Pakistan’s updated Nationally Determined Contribution (NDC) commits to a 50% reduction in projected emissions by 2030, with ambitious adaptation strategies across agriculture, water, health, and ecosystems. These commitments create opportunities to center women’s participation—whether in water governance, disaster risk reduction, or access to green jobs—but unless the frameworks are genuinely gender-sensitive, women’s voices may still be marginalized.
Lessons already exist within Pakistan. The Benazir Income Support Programme (BISP), for instance, has shown that direct cash transfers to women strengthen household resilience during shocks. Likewise, localizing the UN Security Council Resolution 1325 on Women, Peace, and Security could ensure that women in conflict-affected KP are included in reconstruction, not as passive beneficiaries but as active decision-makers.

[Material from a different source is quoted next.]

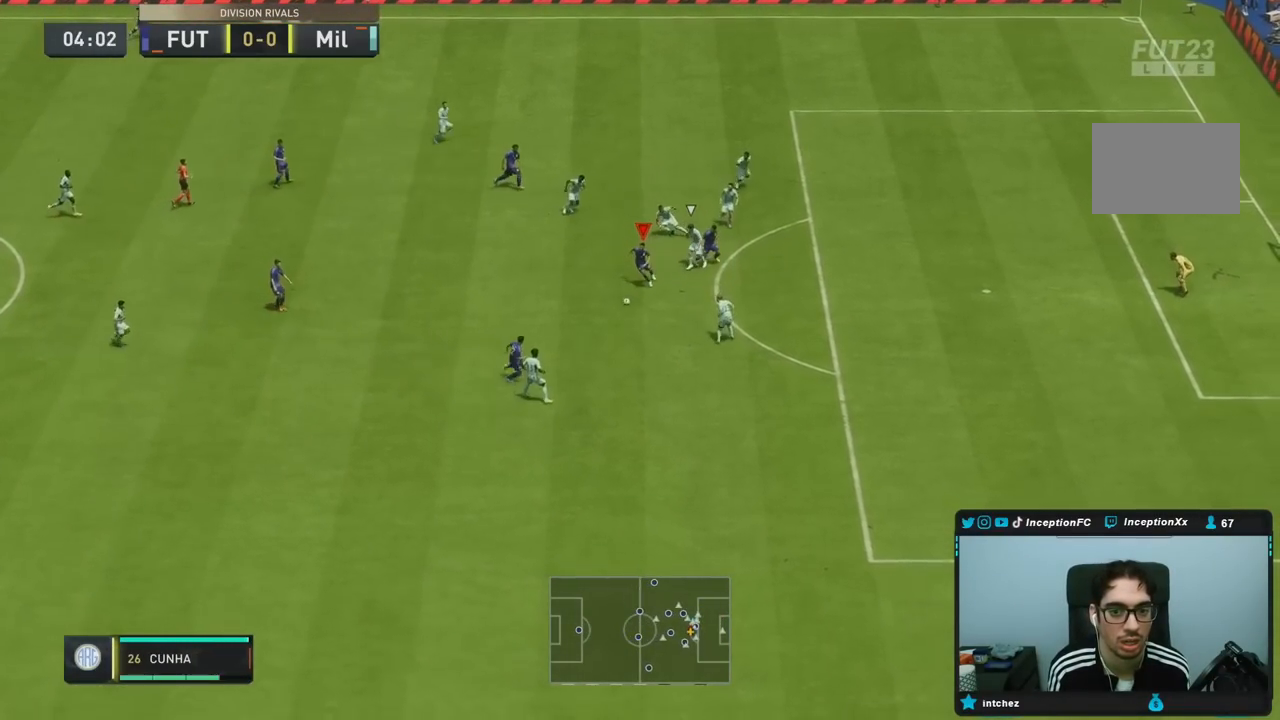
Gameplay with a controller (PlayStation layout); each line is a JSON object with the inputs held at the frame after it. "events" lists button and stick changes between this image and that frame as [ms after this image, input, new state], when the widget could be followed in between. Not read: L3 R3.
{"buttons": [], "left_stick": "down", "right_stick": "center", "events": [[167, "R2", "down"], [200, "L2", "down"], [267, "left_stick", "down-left"], [333, "R2", "up"], [350, "L2", "up"], [483, "left_stick", "down"]]}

The real policy challenge, then, is not simply to rebuild schools or provide flood relief but to dismantle the intersecting systems that perpetuate women’s vulnerability. Addressing inheritance rights can reduce patriarchal dependency and give women greater control over assets when disasters strike. Expanding girls’ education and healthcare directly undermines militant control, since these are the very domains targeted by groups like the TTP to reinforce women’s invisibility. Finally, ensuring climate adaptation strategies place women at the center—whether through land rights, green jobs, or local water management—can prevent repeated cycles of displacement into makeshift homes.
Only by tackling these structural drivers together can policy move beyond treating women as endlessly “resilient” survivors, and instead enable them to shape futures free of patriarchal, militant, and climate-imposed silencing.
Women in KP live between floods and fire—caught in the crosscurrents of patriarchal norms, militant violence, and climate shocks. To describe them as merely resilient risks obscuring the structural violence they endure. Instead, their struggles must be seen as a call to action: to redesign policies that dismantle the triple burden rather than normalize it. Spivak once asked whether the subaltern can speak. In Bajaur, Buner and Dera Ismail Khan, the subaltern woman does speak—sometimes in whispers, sometimes in defiance. The responsibility now lies with policymakers, scholars, and activists not to speak for her but to listen, and to ensure that her voice shapes the rebuilding of homes, schools, and futures.